Reitnau

Christliche Selbstversorger renovieren verlotterten Hof

Raffaele Carmine vom Verein Arche Noe, der einen Hof umbaut und damit Menschen in Not helfen will.

Raffaele Carmine vom Verein Arche Noe, der einen Hof umbaut und damit Menschen in Not helfen will.

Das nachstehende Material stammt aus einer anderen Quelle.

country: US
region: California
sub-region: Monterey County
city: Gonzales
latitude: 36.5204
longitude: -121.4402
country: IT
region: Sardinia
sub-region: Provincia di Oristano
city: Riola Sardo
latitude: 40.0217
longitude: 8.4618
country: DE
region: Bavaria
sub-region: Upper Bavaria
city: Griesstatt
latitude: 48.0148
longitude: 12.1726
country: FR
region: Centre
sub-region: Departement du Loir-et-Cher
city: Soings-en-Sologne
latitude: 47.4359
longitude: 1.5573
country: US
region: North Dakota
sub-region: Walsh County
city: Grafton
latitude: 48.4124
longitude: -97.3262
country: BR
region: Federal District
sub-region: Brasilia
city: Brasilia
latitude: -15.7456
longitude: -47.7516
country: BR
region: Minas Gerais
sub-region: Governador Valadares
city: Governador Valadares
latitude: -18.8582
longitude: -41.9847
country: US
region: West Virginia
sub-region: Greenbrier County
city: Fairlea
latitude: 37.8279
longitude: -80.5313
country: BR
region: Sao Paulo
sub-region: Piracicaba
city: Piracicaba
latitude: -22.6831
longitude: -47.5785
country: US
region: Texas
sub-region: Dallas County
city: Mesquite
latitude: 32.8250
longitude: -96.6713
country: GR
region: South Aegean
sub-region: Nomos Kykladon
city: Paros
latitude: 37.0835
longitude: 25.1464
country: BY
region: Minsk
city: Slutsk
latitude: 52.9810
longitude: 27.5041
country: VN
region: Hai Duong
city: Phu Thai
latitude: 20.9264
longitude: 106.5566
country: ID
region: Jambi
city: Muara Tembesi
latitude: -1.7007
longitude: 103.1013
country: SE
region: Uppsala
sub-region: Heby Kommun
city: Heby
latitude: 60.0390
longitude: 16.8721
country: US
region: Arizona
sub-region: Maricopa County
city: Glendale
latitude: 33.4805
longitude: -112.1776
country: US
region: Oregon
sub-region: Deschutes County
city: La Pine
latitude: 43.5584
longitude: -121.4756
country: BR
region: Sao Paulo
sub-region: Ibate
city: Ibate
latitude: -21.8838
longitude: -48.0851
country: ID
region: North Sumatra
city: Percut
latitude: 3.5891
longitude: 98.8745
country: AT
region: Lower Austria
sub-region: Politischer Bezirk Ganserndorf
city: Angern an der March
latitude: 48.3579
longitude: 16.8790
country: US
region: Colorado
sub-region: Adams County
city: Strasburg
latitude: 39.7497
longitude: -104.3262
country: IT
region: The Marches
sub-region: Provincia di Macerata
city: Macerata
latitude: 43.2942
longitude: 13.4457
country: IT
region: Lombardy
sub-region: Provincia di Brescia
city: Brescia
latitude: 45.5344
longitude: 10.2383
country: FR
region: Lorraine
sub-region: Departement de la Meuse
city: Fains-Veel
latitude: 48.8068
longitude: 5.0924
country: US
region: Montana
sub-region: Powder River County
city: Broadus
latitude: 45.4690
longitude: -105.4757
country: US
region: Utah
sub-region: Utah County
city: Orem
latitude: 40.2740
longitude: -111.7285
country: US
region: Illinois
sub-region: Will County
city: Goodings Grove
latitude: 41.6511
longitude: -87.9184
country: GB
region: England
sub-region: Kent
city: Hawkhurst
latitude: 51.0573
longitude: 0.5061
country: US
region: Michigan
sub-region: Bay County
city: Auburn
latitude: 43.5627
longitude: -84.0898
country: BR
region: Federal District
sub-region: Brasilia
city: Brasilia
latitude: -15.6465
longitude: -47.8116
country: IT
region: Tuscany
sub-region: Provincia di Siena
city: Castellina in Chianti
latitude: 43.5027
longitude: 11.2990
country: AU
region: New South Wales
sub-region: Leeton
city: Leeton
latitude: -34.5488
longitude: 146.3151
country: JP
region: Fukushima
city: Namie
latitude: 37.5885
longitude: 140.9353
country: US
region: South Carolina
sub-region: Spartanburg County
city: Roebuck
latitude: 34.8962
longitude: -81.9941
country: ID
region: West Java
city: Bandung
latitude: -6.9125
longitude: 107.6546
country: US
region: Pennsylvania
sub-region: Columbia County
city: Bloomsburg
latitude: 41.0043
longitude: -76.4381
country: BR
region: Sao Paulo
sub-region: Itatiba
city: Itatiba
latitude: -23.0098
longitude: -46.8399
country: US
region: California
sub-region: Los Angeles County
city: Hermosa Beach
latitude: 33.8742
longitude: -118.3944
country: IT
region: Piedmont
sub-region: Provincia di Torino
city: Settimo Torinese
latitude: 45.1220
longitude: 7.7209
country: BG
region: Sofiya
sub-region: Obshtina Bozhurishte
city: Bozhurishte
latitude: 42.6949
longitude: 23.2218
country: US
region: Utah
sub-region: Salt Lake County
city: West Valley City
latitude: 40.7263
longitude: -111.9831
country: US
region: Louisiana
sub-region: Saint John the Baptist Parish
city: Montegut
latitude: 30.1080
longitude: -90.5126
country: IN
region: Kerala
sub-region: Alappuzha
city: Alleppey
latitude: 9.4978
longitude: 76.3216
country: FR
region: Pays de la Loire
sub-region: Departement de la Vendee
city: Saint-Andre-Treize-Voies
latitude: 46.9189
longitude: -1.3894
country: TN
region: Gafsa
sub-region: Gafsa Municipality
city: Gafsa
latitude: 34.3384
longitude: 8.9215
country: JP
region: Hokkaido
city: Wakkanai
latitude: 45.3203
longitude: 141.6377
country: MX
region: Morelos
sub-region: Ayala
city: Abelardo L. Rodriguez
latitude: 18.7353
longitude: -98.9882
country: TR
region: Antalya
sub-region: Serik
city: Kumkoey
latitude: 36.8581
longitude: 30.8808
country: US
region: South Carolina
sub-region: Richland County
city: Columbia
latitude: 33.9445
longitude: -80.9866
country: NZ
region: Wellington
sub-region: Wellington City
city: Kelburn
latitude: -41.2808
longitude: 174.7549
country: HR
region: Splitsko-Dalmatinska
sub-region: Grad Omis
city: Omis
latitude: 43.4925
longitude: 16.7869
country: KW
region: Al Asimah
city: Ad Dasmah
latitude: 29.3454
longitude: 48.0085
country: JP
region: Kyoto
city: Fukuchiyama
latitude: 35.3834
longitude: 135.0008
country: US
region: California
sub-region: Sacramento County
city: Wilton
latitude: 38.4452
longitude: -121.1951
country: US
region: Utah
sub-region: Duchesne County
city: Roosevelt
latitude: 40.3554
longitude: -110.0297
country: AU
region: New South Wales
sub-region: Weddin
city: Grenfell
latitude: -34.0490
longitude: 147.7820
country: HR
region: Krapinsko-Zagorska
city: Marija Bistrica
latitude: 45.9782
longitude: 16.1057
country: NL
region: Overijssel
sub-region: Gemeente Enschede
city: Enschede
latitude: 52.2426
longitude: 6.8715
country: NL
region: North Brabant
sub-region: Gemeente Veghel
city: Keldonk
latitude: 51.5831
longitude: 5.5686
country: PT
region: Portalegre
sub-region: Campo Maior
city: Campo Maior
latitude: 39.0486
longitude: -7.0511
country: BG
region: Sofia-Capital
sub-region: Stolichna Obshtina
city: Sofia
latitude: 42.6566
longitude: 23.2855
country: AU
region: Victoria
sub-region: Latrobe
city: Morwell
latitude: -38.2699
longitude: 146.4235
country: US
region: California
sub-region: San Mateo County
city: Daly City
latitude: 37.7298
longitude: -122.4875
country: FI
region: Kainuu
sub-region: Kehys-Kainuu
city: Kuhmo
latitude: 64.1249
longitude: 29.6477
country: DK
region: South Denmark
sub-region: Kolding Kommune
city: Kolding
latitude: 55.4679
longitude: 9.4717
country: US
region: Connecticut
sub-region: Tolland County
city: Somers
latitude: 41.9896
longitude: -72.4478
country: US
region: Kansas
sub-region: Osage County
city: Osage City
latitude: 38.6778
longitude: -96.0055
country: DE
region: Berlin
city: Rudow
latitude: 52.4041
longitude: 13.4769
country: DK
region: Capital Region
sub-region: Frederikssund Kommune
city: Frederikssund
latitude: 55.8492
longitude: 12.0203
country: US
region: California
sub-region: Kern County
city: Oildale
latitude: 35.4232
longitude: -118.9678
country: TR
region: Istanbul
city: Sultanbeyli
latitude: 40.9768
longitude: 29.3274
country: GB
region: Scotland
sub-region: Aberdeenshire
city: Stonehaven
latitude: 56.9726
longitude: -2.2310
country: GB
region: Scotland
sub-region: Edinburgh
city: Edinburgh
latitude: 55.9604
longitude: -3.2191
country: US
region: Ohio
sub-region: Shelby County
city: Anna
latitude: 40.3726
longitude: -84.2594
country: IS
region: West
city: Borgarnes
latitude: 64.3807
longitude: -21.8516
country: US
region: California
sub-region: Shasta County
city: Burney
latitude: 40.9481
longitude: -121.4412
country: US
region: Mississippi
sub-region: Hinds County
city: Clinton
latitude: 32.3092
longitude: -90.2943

Der christliche Verein Arche Noe will Randständigen ein Zuhause auf Zeit geben. Dazu verwandeln die Mitglieder ein abbruchreifes Bauernhaus zu einem Wohnheim, das sich selbst versorgen kann. Projektleiter ist ein ehemaliger Börsenhändler.

Raffaele Carmine war einst Börsenhändler. Jetzt leitet er die Renovation eines abbruchreifen Bauernhofs. Hier soll bald der Hippie-Traum von der Selbstversorgung verbunden mit dem christlichen Glauben gelebt werden. Einziehen will Carmine aber nicht selber. Wohnen sollen hier sozial schwache und randständige Leute. Bis zu acht Personen könnten im umgebauten Haus wohnen. Getragen wird das Projekt vom Verein Arche Noe mit Sitz in Gossau SG.

Dass die Kombination von Hilfsangebot für Menschen mit Drogenproblemen in einer christlichen Institution vielen sauer aufstösst, versteht Carmine. Er sagt allerdings, dass es gerade für Menschen mit Drogenproblemen unzählige staatliche Angebote gebe. «Wir zwingen niemanden zu uns zu kommen, noch suchen wir aktiv nach Leuten.» Der christliche Glauben werde zwar gelebt – sehr bibelnah. «Wir wollen hier aber niemanden bekehren», sagt Carmine.

Böse Briefe hat der Verein bereits bekommen. Anwohner sind ausserdem skeptisch oder haben Angst, dass im Bauernhof ein Asylheim entsteht und die Kriminalität dadurch steige. Keine Angst hat Bruno Altherr, der an der gleichen Strasse wohnt: «Das ist kein frommes Guselzeugs», sagt er über die Menschen vom Verein Arche Noe. Das seien weltoffene, realistische Menschen.

Zufällig in Reitnau gelandet

Geplant ist das Projekt wie folgt: Verschiedene Leute unterstützen den Umbau des Bauernhauses finanziell. Viele helfen ehrenamtlich mit. Der Verein, der aus fünf Leuten besteht, lässt dabei sein Beziehungsnetz spielen. So plant momentan ein befreundeter Biogärtner den Garten, der rund 15 Personen ernähren soll. Arbeiten, die keine Ehrenamtlichen übernehmen können, werden extern vergeben.

Sobald das Bauernhaus fertig ist, soll kein Geld von aussen mehr zugeschossen werden müssen, sagt Carmine. Wer in der Gemeinschaft leben will, muss aber mindestens einen Tag pro Woche im Hof mithelfen. Dafür sind Kost und Logis frei. Anfragen hat der Verein schon jetzt mehr als freie Plätze. Geleitet wird das Projekt von einer jungen Familie mit vier Kindern. Sie wird nach dem Umbau im Stöckli wohnen. Der Familienvater hat ein Zügelunternehmen und war selbst einmal drogensüchtig.

Arbeiten können die Bewohner im ehemaligen Kuhstall, dort ist nun eine Werkstatt eingerichtet, wo Möbel aus Leitungsrohren hergestellt werden. An der Firma, die diese Möbel vertreibt, ist Carmine beteiligt.

Das Ziel des Projekts: Die Leute sollen arbeiten, Lohn erhalten und damit wieder in den Arbeitsprozess integriert werden. Nach einer befristeten Zeit müssen sie das Bauernhaus wieder verlassen. Sie sollen auf dem Hof Selbstvertrauen gewinnen, gesund werden und wieder auf eigenen Beinen stehen. Aber warum macht Carmine das: «Ich habe schlicht Freude daran, anderen Menschen zu helfen.»

Es sei Zufall, dass der Verein ausgerechnet in Reitnau – wo es viele freikirchliche Angebote gibt – sein Projekt aufbaut. «Wir wollten eigentlich in die Ostschweiz, fanden dort aber keinen geeigneten Hof.»